» WHAT IS REQUIRED
List each line of the data that holds the string "border".

» SOURCE INFORMATION
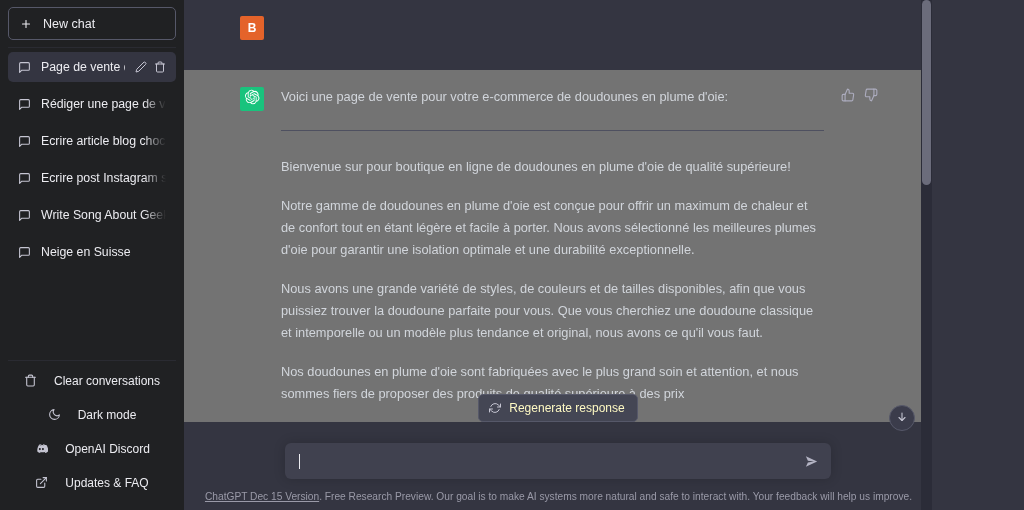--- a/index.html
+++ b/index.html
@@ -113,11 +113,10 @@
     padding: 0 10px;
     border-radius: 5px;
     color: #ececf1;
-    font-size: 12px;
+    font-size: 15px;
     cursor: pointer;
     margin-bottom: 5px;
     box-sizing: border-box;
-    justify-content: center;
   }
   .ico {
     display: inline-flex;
...
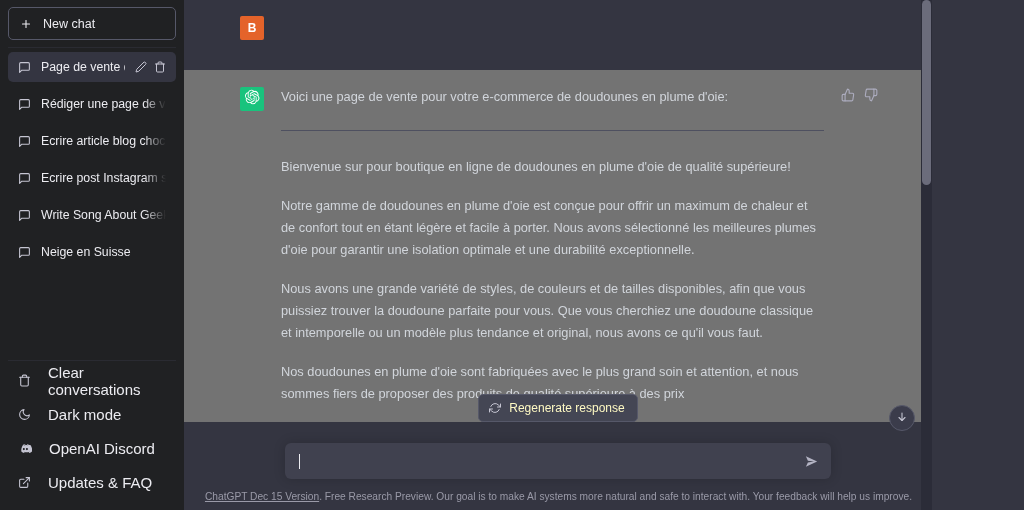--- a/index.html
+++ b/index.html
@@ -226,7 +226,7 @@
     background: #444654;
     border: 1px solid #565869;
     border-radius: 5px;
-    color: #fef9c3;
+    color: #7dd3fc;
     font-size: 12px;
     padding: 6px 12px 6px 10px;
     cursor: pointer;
==
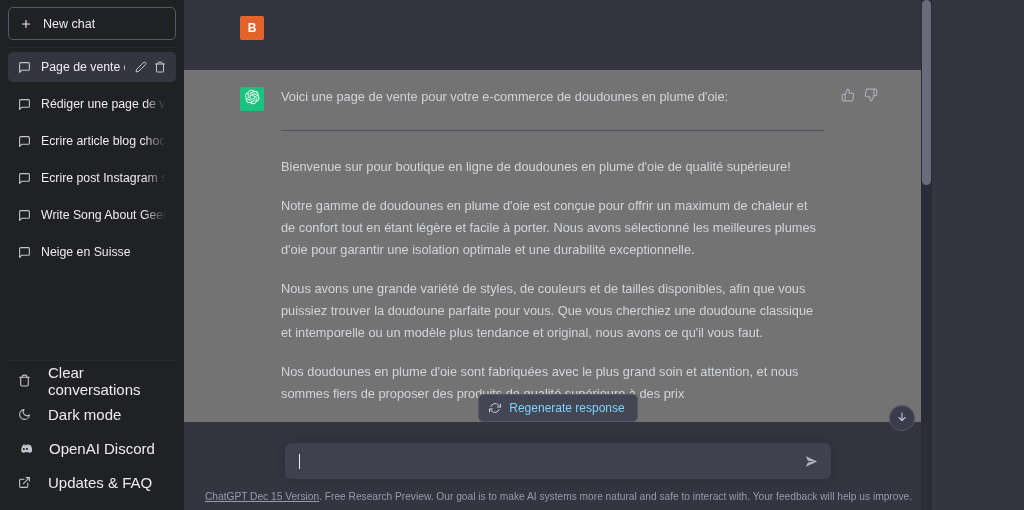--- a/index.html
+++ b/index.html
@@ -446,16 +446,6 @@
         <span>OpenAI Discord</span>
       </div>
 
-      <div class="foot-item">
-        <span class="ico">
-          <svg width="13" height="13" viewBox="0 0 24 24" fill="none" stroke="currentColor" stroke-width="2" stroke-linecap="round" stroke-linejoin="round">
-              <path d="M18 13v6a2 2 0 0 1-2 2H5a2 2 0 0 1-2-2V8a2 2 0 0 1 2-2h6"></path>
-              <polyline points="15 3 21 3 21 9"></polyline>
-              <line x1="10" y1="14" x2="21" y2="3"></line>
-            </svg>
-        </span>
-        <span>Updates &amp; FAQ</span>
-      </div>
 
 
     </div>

» OUTPUT
     border-radius: 5px;
     box-sizing: border-box;
     border: 1px solid #565869;
     border-radius: 5px;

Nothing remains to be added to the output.